AIM OF THE EXERCISE: Give again, unaltered, the lines of the listing below that run from the line having "right elbow: (555, 482)" through the line having "left knee: (489, 593)".

= Beginning of Section =

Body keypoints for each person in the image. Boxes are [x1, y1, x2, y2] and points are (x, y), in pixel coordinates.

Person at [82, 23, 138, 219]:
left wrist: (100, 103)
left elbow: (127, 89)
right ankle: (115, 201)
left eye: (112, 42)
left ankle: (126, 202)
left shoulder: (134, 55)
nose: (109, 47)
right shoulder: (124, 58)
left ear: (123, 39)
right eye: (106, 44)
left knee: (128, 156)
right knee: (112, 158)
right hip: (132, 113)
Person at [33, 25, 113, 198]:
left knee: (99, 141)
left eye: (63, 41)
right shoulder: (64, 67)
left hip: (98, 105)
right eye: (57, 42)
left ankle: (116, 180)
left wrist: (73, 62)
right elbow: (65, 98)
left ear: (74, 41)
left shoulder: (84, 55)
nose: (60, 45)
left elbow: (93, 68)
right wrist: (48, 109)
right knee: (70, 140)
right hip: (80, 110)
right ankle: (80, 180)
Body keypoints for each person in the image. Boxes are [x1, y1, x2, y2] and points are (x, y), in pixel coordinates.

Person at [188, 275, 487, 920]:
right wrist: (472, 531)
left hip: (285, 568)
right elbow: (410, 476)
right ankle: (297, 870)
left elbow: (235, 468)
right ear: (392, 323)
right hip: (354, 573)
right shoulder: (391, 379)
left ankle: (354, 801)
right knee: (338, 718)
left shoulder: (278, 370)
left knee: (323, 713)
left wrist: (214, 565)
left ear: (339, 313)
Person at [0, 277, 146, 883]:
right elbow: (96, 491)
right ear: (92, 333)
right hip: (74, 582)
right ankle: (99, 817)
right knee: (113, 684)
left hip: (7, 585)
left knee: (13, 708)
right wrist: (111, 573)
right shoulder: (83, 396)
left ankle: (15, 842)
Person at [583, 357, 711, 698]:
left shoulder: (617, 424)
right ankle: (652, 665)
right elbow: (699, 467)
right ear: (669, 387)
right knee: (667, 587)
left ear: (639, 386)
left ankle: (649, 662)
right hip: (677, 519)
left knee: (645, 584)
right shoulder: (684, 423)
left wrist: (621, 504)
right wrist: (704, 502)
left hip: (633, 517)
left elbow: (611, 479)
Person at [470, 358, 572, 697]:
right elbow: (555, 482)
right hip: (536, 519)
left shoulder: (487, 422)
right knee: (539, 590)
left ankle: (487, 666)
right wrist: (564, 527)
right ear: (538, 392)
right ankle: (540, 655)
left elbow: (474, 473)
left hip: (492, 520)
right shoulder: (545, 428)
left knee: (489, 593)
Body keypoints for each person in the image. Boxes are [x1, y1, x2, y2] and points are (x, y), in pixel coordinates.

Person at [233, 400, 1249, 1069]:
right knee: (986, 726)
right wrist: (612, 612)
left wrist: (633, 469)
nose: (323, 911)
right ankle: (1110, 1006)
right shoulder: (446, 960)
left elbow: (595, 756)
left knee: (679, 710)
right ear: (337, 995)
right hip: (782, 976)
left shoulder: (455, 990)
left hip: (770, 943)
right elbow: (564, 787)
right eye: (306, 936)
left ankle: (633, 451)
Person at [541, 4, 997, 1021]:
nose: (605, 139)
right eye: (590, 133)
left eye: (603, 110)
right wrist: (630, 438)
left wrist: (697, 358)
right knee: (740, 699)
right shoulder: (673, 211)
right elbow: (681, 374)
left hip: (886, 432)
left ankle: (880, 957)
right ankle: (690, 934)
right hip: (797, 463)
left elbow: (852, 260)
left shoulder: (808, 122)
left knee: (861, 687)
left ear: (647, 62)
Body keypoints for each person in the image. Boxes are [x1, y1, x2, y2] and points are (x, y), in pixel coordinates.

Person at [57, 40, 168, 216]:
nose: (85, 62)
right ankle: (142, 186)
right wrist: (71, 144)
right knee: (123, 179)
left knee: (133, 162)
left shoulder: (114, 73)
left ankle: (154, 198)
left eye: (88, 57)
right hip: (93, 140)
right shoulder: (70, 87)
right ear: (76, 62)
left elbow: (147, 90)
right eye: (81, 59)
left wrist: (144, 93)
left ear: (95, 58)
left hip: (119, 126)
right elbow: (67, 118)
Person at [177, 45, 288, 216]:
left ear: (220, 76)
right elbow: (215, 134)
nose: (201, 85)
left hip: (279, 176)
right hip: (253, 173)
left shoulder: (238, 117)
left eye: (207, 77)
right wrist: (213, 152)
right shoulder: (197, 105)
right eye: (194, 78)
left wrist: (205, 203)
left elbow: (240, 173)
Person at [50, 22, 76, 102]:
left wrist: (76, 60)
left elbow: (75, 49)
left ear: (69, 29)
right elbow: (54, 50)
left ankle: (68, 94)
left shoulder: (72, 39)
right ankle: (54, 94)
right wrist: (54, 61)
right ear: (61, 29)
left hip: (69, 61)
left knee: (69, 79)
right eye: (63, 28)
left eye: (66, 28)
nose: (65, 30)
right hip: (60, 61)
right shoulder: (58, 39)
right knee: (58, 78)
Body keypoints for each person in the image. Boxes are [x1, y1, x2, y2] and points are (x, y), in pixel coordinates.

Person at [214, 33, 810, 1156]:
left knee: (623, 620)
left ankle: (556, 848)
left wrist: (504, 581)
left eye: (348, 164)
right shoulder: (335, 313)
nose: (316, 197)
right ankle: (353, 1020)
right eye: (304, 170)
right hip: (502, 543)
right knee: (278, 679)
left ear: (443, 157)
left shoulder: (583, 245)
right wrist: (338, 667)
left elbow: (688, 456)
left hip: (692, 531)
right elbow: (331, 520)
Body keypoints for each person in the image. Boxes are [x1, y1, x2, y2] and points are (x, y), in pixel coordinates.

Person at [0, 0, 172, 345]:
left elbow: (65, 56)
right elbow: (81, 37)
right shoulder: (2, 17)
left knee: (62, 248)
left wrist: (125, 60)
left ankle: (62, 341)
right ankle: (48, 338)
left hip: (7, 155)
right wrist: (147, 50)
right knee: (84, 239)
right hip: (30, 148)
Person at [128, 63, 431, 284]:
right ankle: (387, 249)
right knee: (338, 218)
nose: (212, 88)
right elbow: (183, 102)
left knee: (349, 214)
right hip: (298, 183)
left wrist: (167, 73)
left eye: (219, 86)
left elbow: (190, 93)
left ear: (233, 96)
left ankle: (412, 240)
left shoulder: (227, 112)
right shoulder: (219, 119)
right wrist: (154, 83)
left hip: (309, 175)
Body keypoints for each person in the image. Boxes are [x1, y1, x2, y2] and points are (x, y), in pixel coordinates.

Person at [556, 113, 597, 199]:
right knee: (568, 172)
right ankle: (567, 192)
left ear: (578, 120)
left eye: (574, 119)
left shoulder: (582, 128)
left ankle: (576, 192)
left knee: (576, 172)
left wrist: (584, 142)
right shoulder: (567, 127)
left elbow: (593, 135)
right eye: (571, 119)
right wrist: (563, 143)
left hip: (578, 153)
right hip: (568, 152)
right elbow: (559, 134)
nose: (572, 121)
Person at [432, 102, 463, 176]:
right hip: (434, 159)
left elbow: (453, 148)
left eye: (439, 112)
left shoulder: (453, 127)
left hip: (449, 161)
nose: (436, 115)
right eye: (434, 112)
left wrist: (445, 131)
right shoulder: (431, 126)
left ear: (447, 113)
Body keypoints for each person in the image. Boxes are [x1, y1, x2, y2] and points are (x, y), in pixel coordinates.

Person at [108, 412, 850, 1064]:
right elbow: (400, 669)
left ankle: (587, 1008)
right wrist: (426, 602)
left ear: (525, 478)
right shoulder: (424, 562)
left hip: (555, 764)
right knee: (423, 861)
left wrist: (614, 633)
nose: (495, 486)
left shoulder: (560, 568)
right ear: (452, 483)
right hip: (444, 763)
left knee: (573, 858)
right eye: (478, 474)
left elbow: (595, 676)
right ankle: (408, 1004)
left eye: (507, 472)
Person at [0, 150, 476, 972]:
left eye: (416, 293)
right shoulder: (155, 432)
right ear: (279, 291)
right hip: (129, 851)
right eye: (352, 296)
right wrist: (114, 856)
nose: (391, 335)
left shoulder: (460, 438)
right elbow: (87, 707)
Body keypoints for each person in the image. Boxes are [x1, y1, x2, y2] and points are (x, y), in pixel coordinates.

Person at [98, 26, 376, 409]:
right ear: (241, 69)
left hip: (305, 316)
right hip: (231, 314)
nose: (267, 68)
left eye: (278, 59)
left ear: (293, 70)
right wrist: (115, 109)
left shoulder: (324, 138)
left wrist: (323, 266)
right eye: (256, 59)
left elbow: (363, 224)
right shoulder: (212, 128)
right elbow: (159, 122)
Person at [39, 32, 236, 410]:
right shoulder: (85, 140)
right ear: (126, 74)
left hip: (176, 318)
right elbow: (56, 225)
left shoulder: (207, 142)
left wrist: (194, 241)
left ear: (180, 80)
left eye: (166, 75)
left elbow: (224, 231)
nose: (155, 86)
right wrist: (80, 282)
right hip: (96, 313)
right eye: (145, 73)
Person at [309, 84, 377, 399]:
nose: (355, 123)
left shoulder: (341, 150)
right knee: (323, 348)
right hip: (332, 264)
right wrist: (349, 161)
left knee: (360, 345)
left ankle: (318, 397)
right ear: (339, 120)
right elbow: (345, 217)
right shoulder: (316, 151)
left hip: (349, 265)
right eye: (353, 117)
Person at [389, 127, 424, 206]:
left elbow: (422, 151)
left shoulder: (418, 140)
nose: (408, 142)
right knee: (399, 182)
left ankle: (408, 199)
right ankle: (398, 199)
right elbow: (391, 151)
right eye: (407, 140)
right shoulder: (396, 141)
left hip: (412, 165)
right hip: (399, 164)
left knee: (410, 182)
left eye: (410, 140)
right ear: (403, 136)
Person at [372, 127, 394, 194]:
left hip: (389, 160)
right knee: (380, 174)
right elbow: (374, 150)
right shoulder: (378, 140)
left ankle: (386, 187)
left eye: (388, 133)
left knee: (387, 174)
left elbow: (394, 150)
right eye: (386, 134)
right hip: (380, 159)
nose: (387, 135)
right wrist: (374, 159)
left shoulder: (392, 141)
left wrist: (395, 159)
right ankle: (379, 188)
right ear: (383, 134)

= End of Section =

ANSWER AREA:
right elbow: (555, 482)
right hip: (536, 519)
left shoulder: (487, 422)
right knee: (539, 590)
left ankle: (487, 666)
right wrist: (564, 527)
right ear: (538, 392)
right ankle: (540, 655)
left elbow: (474, 473)
left hip: (492, 520)
right shoulder: (545, 428)
left knee: (489, 593)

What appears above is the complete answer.